Friday, August 8, 2014
You Need to Fail
Long story short: I failed my driving test. Whoops. Apparently, I like to run over people on my left turns...
I was so upset after I left the DPS last week. Not only did I feel stupid, I was so embarrassed and it really made me feel like a baby. I already told my friends I would be driving! All I could think was, "How can I fail DRIVING? I'm such a child. My mom can't drive me around forever! I want a job. I want to see my friends, travel to and from school, pick up things from the store, ext..."
But after I calmed down, I realized that failing this test was not the end of the world. Okay, things have been made very inconvenient now that I have to wait to drive. But what did I learn?
I'm not perfect. I make mistakes. I have learned from these mistakes, and next time will do better.
My driving test is only one example out of many. Because this idea of failure as a good thing should be applied to all areas of life, your training especially.
I can not tell you how many attempts I have missed a lift. Or all the times I could hardly rep half of what I did a few days ago, just because I felt off.

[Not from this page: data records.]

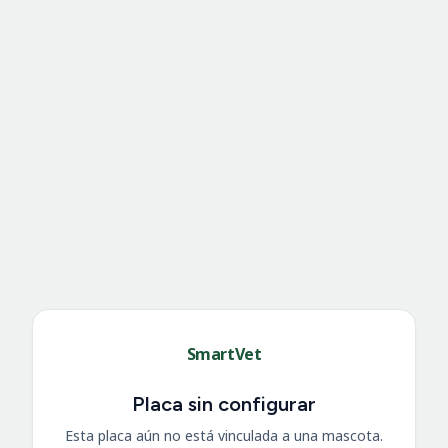
SmartVet
Placa sin configurar
Esta placa aún no está vinculada a una mascota.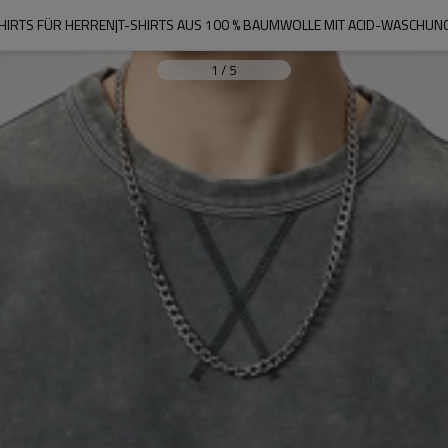
SHIRTS FÜR HERREN|T-SHIRTS AUS 100 % BAUMWOLLE MIT ACID-WASCHUNG|
1
/
5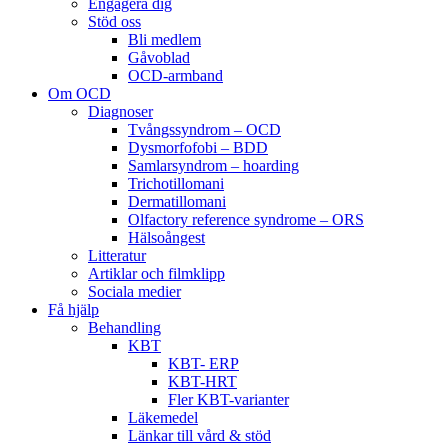
Engagera dig
Stöd oss
Bli medlem
Gåvoblad
OCD-armband
Om OCD
Diagnoser
Tvångssyndrom – OCD
Dysmorfofobi – BDD
Samlarsyndrom – hoarding
Trichotillomani
Dermatillomani
Olfactory reference syndrome – ORS
Hälsoångest
Litteratur
Artiklar och filmklipp
Sociala medier
Få hjälp
Behandling
KBT
KBT- ERP
KBT-HRT
Fler KBT-varianter
Läkemedel
Länkar till vård & stöd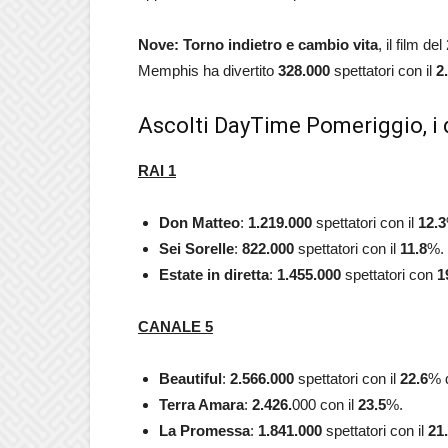
Nove: Torno indietro e cambio vita
, il film 
Memphis ha divertito
328.000
spettatori con il
2
Ascolti DayTime Pomeriggio, i 
RAI 1
Don Matteo
:
1.219.000
spettatori con il
12.3
Sei
Sorelle
:
822.000
spettatori con il
11.8
%.
Estate in diretta
:
1.455.000
spettatori con
1
CANALE 5
Beautiful
:
2.566.000
spettatori con il
22.6
% d
Terra Amara
:
2.426.
000 con il
23.5
%.
La Promessa
:
1.841.000
spettatori con il
21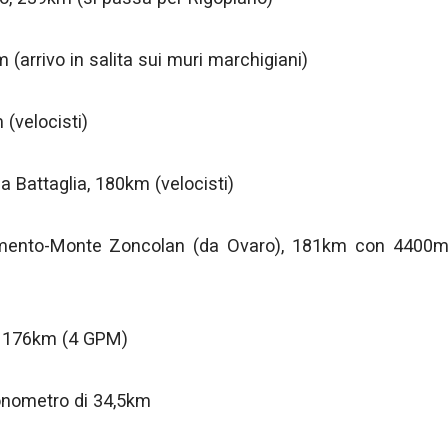
(arrivo in salita sui muri marchigiani)
(velocisti)
a Battaglia, 180km (velocisti)
iamento-Monte Zoncolan (da Ovaro), 181km con 4400
, 176km (4 GPM)
ronometro di 34,5km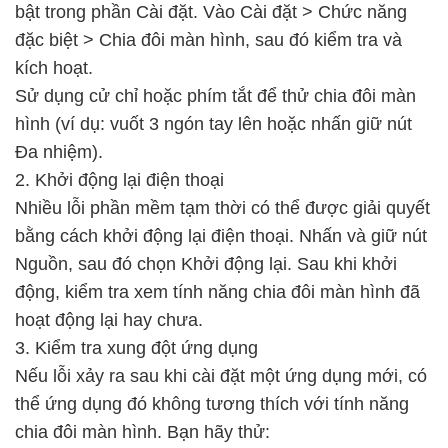
bật trong phần Cài đặt. Vào Cài đặt > Chức năng
đặc biệt > Chia đôi màn hình, sau đó kiểm tra và
kích hoạt.
Sử dụng cử chỉ hoặc phím tắt để thử chia đôi màn
hình (ví dụ: vuốt 3 ngón tay lên hoặc nhấn giữ nút
Đa nhiệm).
2. Khởi động lại điện thoại
Nhiều lỗi phần mềm tạm thời có thể được giải quyết
bằng cách khởi động lại điện thoại. Nhấn và giữ nút
Nguồn, sau đó chọn Khởi động lại. Sau khi khởi
động, kiểm tra xem tính năng chia đôi màn hình đã
hoạt động lại hay chưa.
3. Kiểm tra xung đột ứng dụng
Nếu lỗi xảy ra sau khi cài đặt một ứng dụng mới, có
thể ứng dụng đó không tương thích với tính năng
chia đôi màn hình. Bạn hãy thử: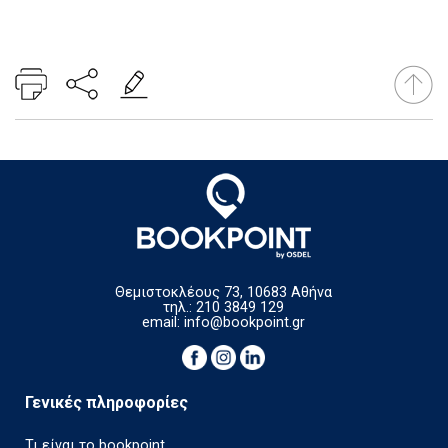
Θεμιστοκλέους 73, 10683 Αθήνα
τηλ.: 210 3849 129
email:
info@bookpoint.gr
Γενικές πληροφορίες
Τι είναι το bookpoint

I am not perfect, but I have grown stronger (physically, and mentally) through lots and lots of epic FAILS.
It is okay to not be able to give 100% effort in all your workouts, every single session, for the rest of your life. What people often forget is that this lifestyle of fitness that we chose is exactly that- a LIFESTYLE. Are you in a good mood EVERY day? Do your clothes fit right EVERY day, is your hair always looking good, do you never get stuck in traffic, do you always get along with your spouse?
Of course not! So why do so many of us expect that out of our gym life? What is important is not the few times you fail per say, but the fact that you succeed (or at least give it your all) MOST of the time.
It is perfectly fine to fail. In fact, it is even healthy... not getting what we want sometimes brings us back down to earth to enjoy a big slice of humble pie.
Stay motivated. Stay sane. And yes... fail a few times.
Have you ever failed, in training or otherwise?